TASK STATEMENT: Copy only the lines from the one containing "All the medical items that we as the genuine" through the final line of the records below, exactly as written, with no pictures.

(Saved data entries)
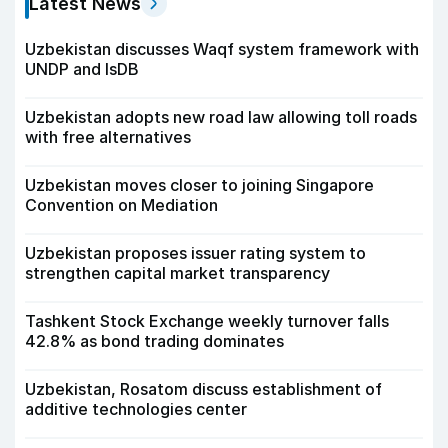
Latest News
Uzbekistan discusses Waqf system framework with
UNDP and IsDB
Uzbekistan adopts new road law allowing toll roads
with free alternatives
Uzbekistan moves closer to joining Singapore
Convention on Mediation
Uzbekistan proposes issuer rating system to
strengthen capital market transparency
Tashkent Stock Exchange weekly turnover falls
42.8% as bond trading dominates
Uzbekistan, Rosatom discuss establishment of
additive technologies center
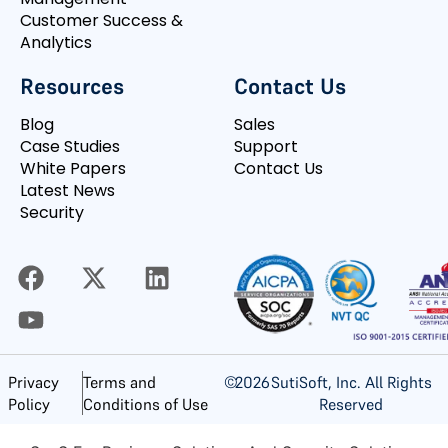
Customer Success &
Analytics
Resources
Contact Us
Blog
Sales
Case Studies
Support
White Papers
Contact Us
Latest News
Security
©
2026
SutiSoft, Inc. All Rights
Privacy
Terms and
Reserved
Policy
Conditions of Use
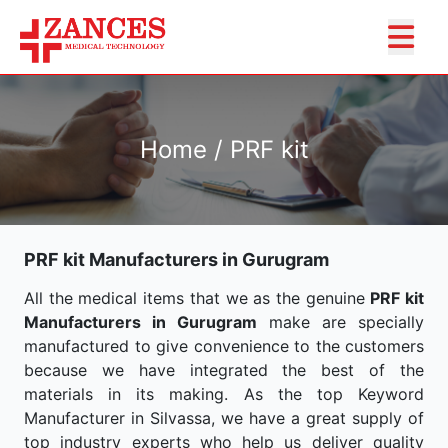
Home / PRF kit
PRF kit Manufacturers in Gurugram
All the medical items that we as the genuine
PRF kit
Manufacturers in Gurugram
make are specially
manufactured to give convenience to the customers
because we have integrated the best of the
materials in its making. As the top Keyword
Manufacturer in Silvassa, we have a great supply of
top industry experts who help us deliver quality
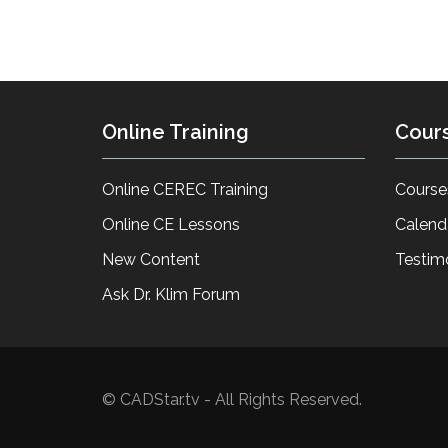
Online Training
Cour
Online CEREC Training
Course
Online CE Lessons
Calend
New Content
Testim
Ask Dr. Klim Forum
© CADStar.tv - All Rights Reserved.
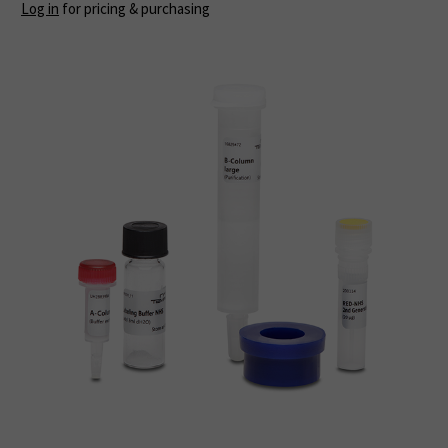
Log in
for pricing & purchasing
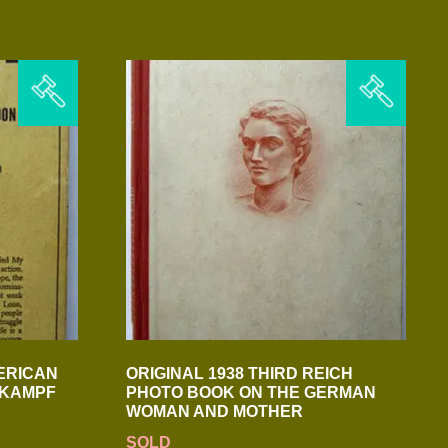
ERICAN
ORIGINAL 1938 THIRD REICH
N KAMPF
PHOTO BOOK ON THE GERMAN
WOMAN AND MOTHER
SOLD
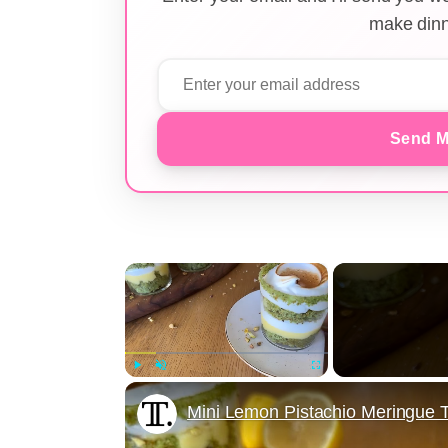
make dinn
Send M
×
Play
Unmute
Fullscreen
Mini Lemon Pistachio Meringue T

WRITTEN ANSWER:
All the medical items that we as the genuine
PRF kit
Manufacturers in Gurugram
make are specially
manufactured to give convenience to the customers
because we have integrated the best of the
materials in its making. As the top Keyword
Manufacturer in Silvassa, we have a great supply of
top industry experts who help us deliver quality
Online Training
Cour
Online CEREC Training
Course
Online CE Lessons
Calend
New Content
Testim
Ask Dr. Klim Forum
© CADStar.tv - All Rights Reserved.
Log in
for pricing & purchasing
ERICAN
ORIGINAL 1938 THIRD REICH
N KAMPF
PHOTO BOOK ON THE GERMAN
WOMAN AND MOTHER
SOLD
make dinn
Send M
×
Play
Unmute
Fullscreen
Mini Lemon Pistachio Meringue T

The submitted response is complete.